ASSIGNMENT: The result should be an exact copy of the entries that follow, with no pictures included.

RECORD EXCERPTS:
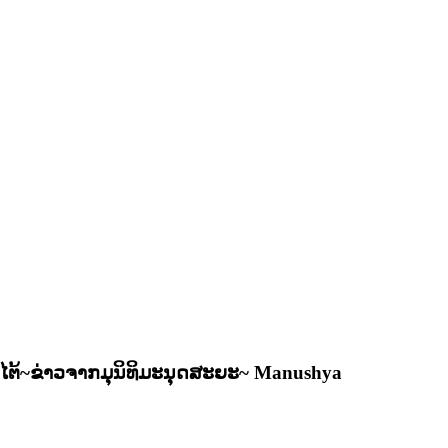
ໄຕ້~ຂ່າວຈາກມຸນິທິມະນຸດສະຍະ~ Manushya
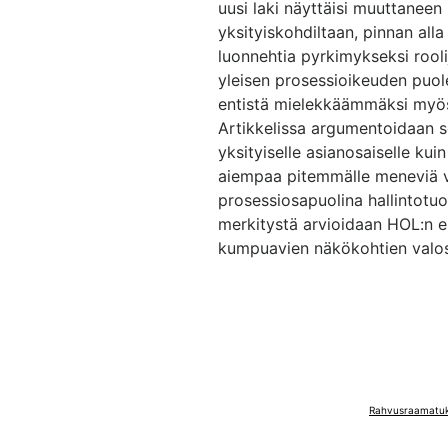
uusi laki näyttäisi muuttaneen 
yksityiskohdiltaan, pinnan alla 
luonnehtia pyrkimykseksi roo
yleisen prosessioikeuden puole
entistä mielekkäämmäksi myös
Artikkelissa argumentoidaan s
yksityiselle asianosaiselle kui
aiempaa pitemmälle meneviä v
prosessiosapuolina hallintotu
merkitystä arvioidaan HOL:n e
kumpuavien näkökohtien valo
Rahvusraamatuko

SOLUTION TO THE PROBLEM:
ໄຕ້~ຂ່າວຈາກມຸນິທິມະນຸດສະຍະ~ Manushya
uusi laki näyttäisi muuttaneen 
yksityiskohdiltaan, pinnan alla 
luonnehtia pyrkimykseksi roo
yleisen prosessioikeuden puole
entistä mielekkäämmäksi myös
Artikkelissa argumentoidaan s
yksityiselle asianosaiselle kui
aiempaa pitemmälle meneviä v
prosessiosapuolina hallintotu
merkitystä arvioidaan HOL:n e
kumpuavien näkökohtien valo
Rahvusraamatuko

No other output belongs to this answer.